DOCUMENT SECTION:
+ + + + + + +

PFM: You ran for the office of the Senator to represent Enugu East Senatorial Zone in the 2019 general elections. Have you had any political sojourn before then?

Advertisement

Prince Ezeh: Yes, in 2011 I ran for the office of the Local government Chairman of Nkanu East Local Government Area, I was the best man for the job. But at some point, the then Governor of Enugu State, His Excellency Barr. Sullivan Chime and the then Chief of Staff to the Governor Hon. Ifeoma Nwobodo met me and pleaded I step down for Hon. Pst. Iyiogwe. In the end, I stepped down for him and spent money to support him. In the end I got nothing, not even from the state after their promises. When it was over, I shared what was left to my supporters and held a party for them, then left to focus on my business.

PFM: What were the intrigues that led to your loosing the ticket under PDP?

+ + + + + + +

TASK STATEMENT: In the interview above, for whom did Prince Ezeh step down in the 2011 race?

GIVEN MATERIAL:
+ + + + + + +

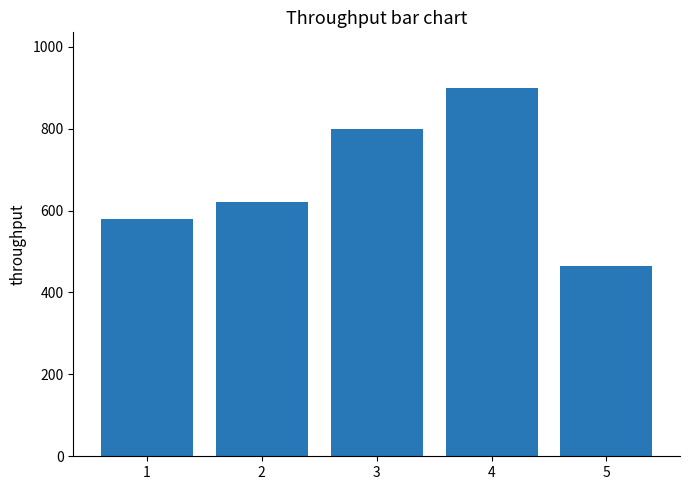

What is the difference between the maximum and second lowest values?

320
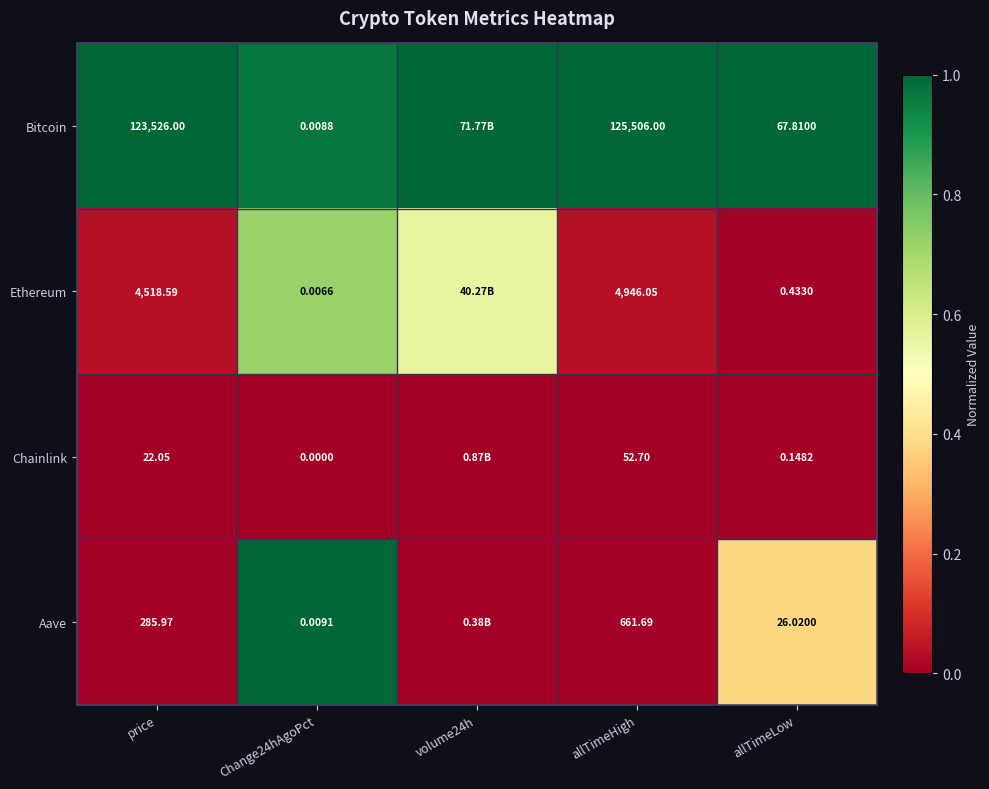

True or false: Aave has a value of 1.6 at Change24hAgoPct.

False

+ + + + + + +

SOLVED PROBLEM: Hon. Pst. Iyiogwe